Investment requires engagement
For the reasons mentioned above, we started an engagement theme on the social impact of artificial intelligence in 2019. From an investment perspective, we see big opportunities in this trend. More in-depth information about artificial intelligence as an investment opportunity can be found in the white paper our trends investing team published in December 2016. However, we also acknowledged that AI can bring with it unwanted effects that we believe our investee companies should address. We ask companies to do five things:
Develop and publish clear policies for the use, procurement and development of artificial intelligence that explicitly address societal and human rights implications.
Perform periodical impact assessments on their AI activities. The assessment should cover discriminatory outcomes, social biases, hidden labor and privacy concerns.
Put in place strong governance provisions, given the control complexities around machine learning. The company should maintain control processes that identify incidents and risks associated with the unintended consequences of AI. The board should be sufficiently trained and experienced to exercise meaningful oversight on the control framework for AI and sign off AI policies and risk reporting.

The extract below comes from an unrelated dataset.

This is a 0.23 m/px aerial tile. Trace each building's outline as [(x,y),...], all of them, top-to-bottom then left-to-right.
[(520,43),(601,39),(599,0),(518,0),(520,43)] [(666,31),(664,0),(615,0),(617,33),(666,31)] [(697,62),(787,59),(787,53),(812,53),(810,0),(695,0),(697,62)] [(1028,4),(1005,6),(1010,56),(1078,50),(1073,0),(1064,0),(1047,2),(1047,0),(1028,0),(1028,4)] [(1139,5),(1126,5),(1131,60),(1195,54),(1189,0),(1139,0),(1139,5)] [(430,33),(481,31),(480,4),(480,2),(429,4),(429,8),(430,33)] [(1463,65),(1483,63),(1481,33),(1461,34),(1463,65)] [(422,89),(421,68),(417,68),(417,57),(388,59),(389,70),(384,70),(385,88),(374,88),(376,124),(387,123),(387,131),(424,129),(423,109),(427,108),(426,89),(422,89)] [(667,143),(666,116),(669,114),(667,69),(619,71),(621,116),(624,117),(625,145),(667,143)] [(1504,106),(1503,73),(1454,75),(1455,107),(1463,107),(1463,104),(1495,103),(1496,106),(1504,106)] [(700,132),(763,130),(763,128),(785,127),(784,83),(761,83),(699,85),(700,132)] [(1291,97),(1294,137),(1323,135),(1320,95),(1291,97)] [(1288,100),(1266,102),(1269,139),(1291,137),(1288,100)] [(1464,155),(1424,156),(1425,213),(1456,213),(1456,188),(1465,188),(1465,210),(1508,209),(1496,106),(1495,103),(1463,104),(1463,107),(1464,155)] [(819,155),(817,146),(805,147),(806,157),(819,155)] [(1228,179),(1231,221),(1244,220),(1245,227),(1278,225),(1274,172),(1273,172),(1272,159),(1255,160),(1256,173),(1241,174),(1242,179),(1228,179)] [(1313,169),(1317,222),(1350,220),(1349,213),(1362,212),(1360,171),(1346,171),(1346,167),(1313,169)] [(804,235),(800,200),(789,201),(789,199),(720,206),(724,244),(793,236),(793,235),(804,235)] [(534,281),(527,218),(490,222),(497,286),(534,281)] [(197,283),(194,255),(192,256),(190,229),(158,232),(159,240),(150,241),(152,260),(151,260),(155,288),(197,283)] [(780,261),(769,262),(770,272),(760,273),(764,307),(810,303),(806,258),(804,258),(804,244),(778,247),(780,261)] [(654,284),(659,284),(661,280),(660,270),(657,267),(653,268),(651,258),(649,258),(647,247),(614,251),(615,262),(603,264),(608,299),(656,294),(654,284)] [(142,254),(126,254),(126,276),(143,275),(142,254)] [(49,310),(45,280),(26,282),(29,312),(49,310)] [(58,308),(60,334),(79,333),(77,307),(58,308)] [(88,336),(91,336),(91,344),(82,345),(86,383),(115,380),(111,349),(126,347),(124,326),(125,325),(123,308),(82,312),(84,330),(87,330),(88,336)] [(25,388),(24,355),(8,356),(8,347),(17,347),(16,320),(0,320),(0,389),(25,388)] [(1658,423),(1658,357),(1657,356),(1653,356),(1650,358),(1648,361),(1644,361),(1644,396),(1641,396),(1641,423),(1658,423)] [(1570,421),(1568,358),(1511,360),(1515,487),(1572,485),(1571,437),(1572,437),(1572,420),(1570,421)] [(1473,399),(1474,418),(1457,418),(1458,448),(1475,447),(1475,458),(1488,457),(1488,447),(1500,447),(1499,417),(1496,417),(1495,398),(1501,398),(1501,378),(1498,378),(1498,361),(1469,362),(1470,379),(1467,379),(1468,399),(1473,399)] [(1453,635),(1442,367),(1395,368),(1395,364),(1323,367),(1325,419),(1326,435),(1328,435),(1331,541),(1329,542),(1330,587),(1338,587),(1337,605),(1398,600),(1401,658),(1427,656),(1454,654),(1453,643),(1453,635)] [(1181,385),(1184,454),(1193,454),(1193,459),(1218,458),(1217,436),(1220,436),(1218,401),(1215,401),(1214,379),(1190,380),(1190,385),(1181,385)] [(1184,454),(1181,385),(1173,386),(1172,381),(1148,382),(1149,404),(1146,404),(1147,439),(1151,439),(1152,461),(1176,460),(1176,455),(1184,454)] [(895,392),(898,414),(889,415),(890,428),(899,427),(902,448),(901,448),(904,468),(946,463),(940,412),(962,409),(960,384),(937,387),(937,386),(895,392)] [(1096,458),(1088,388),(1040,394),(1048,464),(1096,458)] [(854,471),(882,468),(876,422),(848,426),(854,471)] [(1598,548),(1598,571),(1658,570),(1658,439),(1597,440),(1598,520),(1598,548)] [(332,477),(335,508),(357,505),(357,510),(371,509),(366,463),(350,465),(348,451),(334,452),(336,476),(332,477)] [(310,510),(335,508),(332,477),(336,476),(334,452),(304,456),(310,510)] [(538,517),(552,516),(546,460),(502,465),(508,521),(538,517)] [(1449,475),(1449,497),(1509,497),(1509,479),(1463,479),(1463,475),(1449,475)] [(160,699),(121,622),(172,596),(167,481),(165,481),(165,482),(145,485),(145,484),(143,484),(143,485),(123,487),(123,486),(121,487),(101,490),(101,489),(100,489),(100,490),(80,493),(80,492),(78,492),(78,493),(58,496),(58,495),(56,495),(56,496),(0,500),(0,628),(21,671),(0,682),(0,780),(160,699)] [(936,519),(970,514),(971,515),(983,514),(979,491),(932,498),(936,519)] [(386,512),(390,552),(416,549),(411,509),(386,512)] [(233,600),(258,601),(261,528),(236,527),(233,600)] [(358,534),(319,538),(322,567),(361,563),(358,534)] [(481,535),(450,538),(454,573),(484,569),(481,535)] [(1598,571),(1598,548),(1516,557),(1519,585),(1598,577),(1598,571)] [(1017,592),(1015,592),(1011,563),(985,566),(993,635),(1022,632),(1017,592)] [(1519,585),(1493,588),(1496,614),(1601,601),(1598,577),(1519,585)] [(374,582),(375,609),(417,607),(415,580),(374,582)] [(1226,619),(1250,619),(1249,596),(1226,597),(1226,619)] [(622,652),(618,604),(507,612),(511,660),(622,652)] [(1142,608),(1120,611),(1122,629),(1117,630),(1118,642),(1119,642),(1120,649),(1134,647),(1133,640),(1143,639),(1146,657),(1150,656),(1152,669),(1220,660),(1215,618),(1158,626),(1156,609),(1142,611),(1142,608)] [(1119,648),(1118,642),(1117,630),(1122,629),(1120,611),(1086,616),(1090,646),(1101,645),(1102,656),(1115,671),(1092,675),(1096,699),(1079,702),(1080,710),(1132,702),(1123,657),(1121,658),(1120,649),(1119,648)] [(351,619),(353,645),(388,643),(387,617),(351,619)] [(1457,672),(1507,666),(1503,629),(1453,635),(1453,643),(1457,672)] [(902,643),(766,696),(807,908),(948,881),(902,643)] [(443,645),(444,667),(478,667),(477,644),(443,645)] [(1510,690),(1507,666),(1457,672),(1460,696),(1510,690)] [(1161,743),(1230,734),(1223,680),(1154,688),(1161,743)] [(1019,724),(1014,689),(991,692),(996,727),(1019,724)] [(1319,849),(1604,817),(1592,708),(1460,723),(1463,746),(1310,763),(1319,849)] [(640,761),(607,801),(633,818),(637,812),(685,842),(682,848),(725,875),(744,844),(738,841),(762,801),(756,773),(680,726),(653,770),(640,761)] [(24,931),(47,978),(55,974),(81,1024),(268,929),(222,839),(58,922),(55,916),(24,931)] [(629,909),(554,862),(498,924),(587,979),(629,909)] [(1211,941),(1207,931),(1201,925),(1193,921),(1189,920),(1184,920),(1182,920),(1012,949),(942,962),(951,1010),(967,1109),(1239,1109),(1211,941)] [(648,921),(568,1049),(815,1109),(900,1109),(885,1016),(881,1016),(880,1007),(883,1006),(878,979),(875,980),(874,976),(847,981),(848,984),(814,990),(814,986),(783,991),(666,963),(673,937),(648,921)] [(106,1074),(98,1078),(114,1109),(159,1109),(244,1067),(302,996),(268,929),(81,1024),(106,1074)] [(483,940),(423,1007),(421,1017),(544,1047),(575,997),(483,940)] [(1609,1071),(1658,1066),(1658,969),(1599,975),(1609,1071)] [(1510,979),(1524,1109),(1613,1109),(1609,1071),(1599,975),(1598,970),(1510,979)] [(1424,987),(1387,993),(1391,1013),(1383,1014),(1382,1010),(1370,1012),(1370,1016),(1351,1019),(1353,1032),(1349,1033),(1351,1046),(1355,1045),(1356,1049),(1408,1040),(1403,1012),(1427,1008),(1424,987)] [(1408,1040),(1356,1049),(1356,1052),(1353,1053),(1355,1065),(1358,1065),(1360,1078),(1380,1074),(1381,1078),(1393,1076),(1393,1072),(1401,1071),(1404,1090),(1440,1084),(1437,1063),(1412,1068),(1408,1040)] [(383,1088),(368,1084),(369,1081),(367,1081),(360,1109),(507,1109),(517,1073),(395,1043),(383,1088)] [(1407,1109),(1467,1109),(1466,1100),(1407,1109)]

Take the social issues of AI into account in the design and development stage. This means, among other things, that there should be enough knowledge of human rights and ethics in their development teams. In order to mitigate social biases, the company should also promote diversity and inclusion in their AI teams.
Take a multi-stakeholder approach in the company’s development and use of AI. Several initiatives and platforms are available to share and promote best practices. We also expect companies to report on their lobbying activities related to AI legislation.
Much more awareness is needed
Over the course of 2020, we have spoken to most of the companies in our engagement peer group. In our initial conversations, some companies challenged the relevance of the issue, or would not take accountability for it. That stance already seems to be changing somewhat for some of them.
The 2020 voting season showed an increasing number of shareholder proposals focused on digital human rights. Robeco co-led the filing of a shareholder proposal at Alphabet’s AGM asking for a Human Rights Risk Oversight committee to be established, comprised of independent directors with relevant experience. Some 16% of shareholders voted in favor of our resolution, a substantial part of the non-controlling shareholder votes.
In the first week of November, Alphabet announced an update of its Audit Committee Charter, which now includes the review of major risk exposures around sustainability and civil and human rights. This is in line with our request to formalize board oversight, and is a first step towards getting this in place on specific sustainability-related issues, such as human rights.
Use of artificial intelligence will only increase and influence our lives and work to a large extent in the future. As morals and ethics cannot be programmed, we believe companies should accept their responsibility. There is still a long way to go.